5 de fevereiro de 2021

SOZINHO EM CASA

 

- Já moraste sozinho?
- Não. Porquê?
- Então não sabes o que é solidão!
- Dizes isso porquê? Quantas vezes estamos cercados de gente e...
- Pois, está bem, já sabia que ias dizer! Mas isto assim é horrível!
- Logo falamos... agora tenho de mandar uns mails... até logo.
- Ciao... - desligo a chamada do Vítor -
Tenho as estantes cheias de livros; sou capaz de saber todos os que não li e que comprei por comprar, num impulso. Ficaram deitados, às vezes meses, numa pilha na prateleira debaixo da mesa da sala antes de irem intrometer-se numa das filas da estante, atrás de molduras e de bibelôs; poderiam ser excelentes companhias mas agora não me tem apetecido ler.

§ **DADOS REGISTADOS**

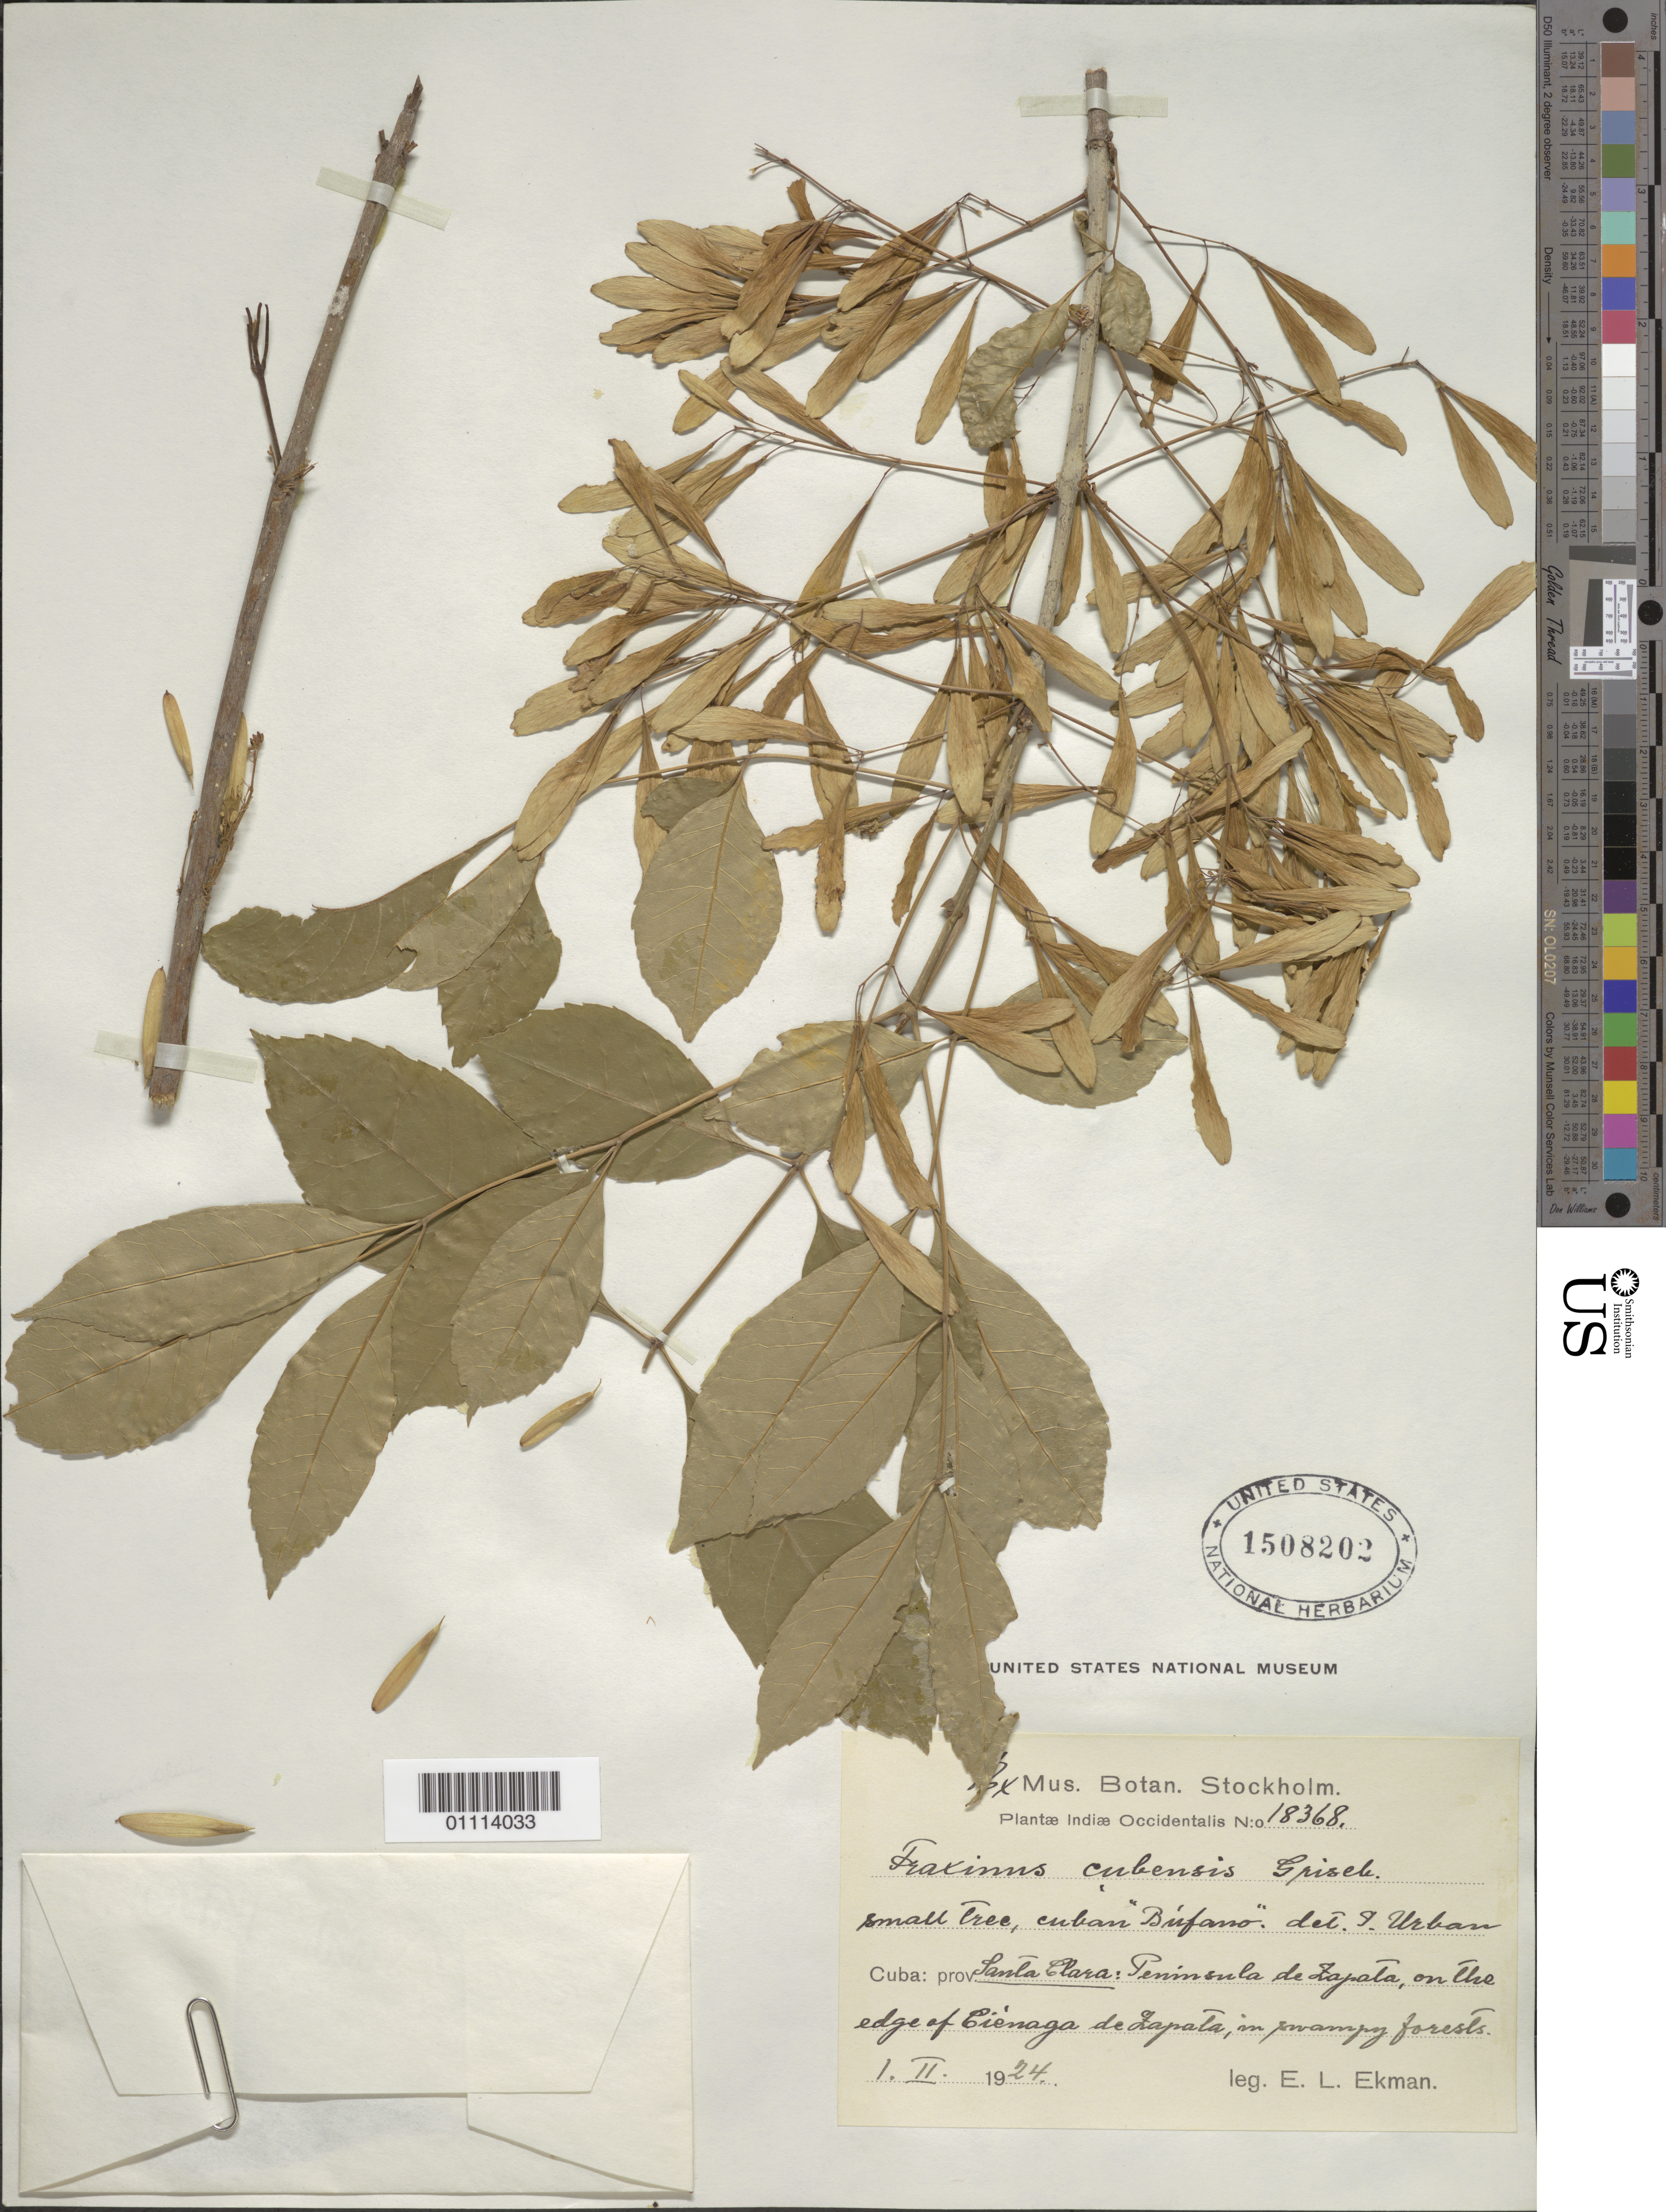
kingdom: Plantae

---

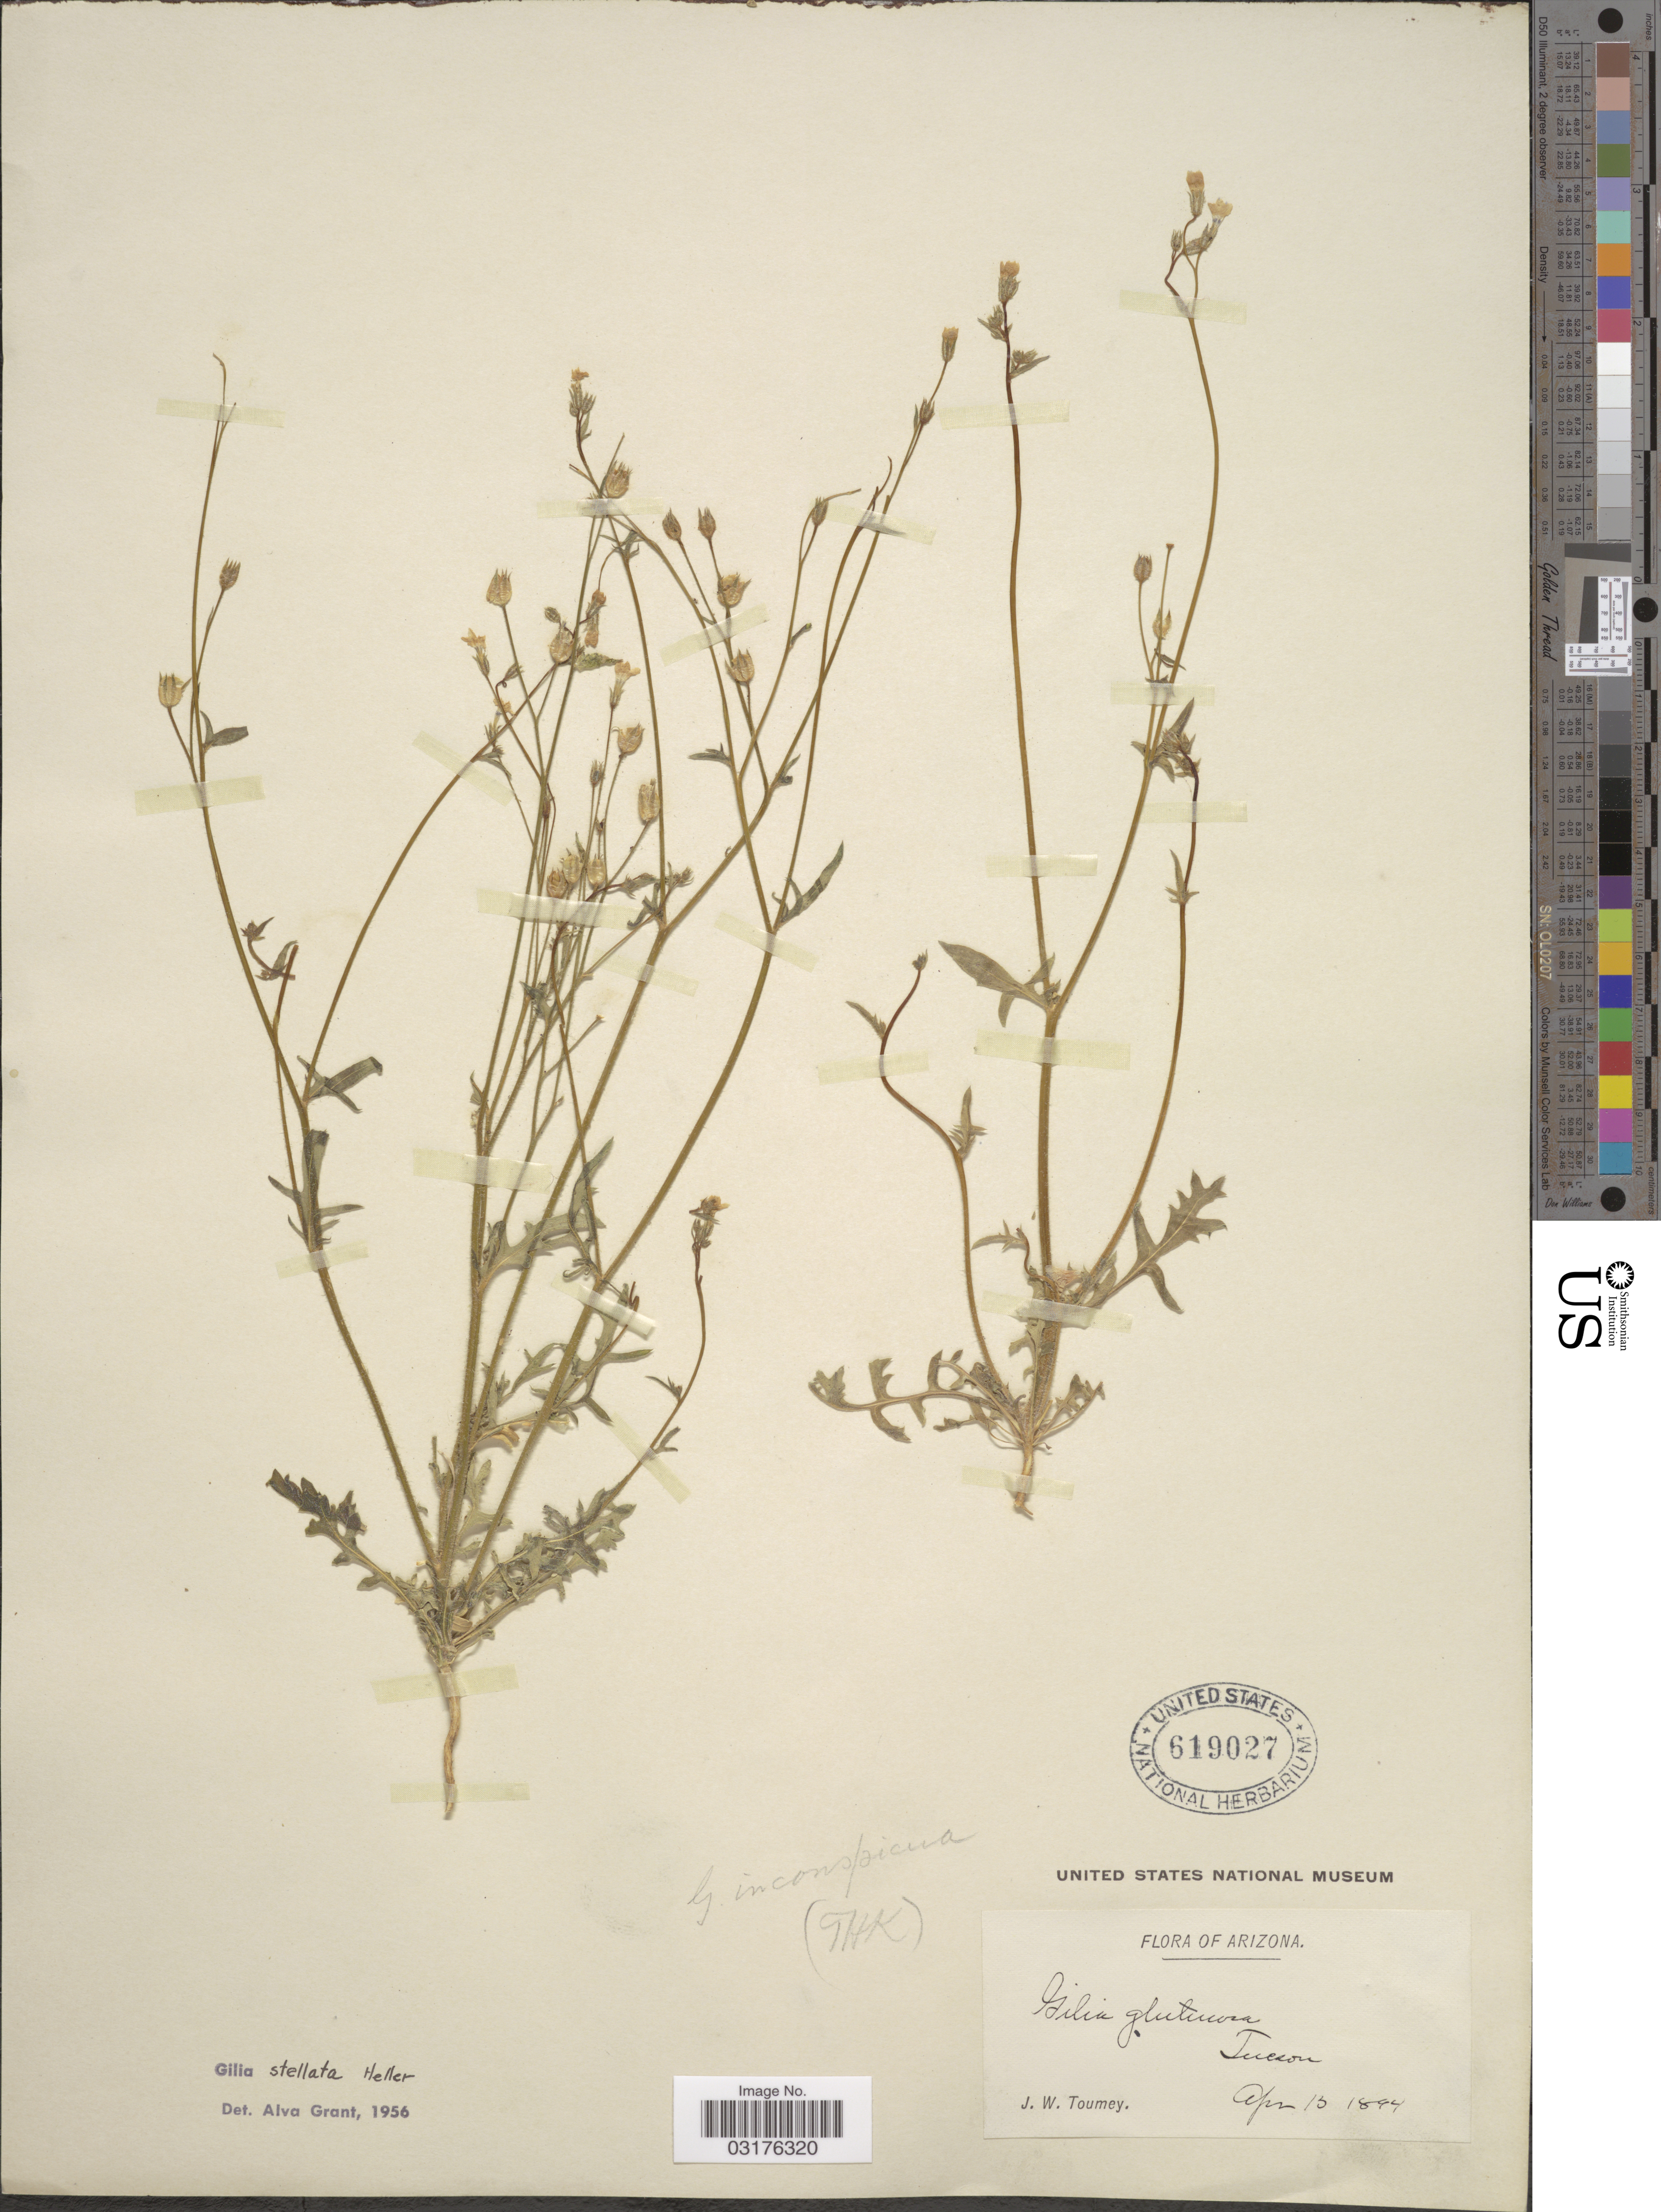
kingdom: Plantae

§ **EXERCÍCIOS**
**1)** Extraia do texto "Sozinho em casa" o trecho que começa em "5 de fevereiro" e segue até "mails... até logo.", sem alterar nada.
**2)** Continue, por favor, o texto "Sozinho em casa" a partir da última frase apresentada.

§ **RESPOSTAS POR TAREFA**
**1)**
5 de fevereiro de 2021

SOZINHO EM CASA

 

- Já moraste sozinho?
- Não. Porquê?
- Então não sabes o que é solidão!
- Dizes isso porquê? Quantas vezes estamos cercados de gente e...
- Pois, está bem, já sabia que ias dizer! Mas isto assim é horrível!
- Logo falamos... agora tenho de mandar uns mails... até logo.

**2)**
Tenho três gavetas da escrevaninha cheias de CDs de tudo o que toca, orquestras ligeiras, o Paul Mauriat com os sons dos Beatles, dos ABBA, dos Bee Gees, filarmónicas e sinfónicas, a opus 41 do Mozart a 5ª do Beethoven, o Hino da Alegria com a Sinfónica de Viena e o Von karajan e o Bernstein, as valsas do Strauss e os nocturnos de Chopin; e a música popular brasileira, e os grandes poetas letristas e os albuns dos grandes anos 60, 70 e 80 e os meus "animais de estimação" e as suas baladas de Scorpions, White Snake, Guns N' Roses, Aerosmith... e tantos outros só que não me tem apetecido ouvir música.
Tenho ligado a televisão mas desespero à procura de algum canal que não esteja "contaminado" pelo vírus da actualidade e também não seja com aqueles filmes que já passaram centenas de vezes, por isso passo horas em "zappings" frustrantes até que carrego no botão do comando para desligar aquilo e recostar-me exausto no sofá.
Venho aqui ao PC teclar coisas sem nexo que elimino, entrar no mail para ver se há novidades de alguém que eu não conheça ou abrir o facebook ler meia dúzia de posts dos amigos e de outros que nem conheço, num esforço de comentar, para logo deitar abaixo, porque não me apetece escrever. Fujo, sei lá porquê, de responder no messenger aos amigos que me interpelam, que me mandam uma foto de uma anedota qualquer ou um vídeo que nem chego a abrir.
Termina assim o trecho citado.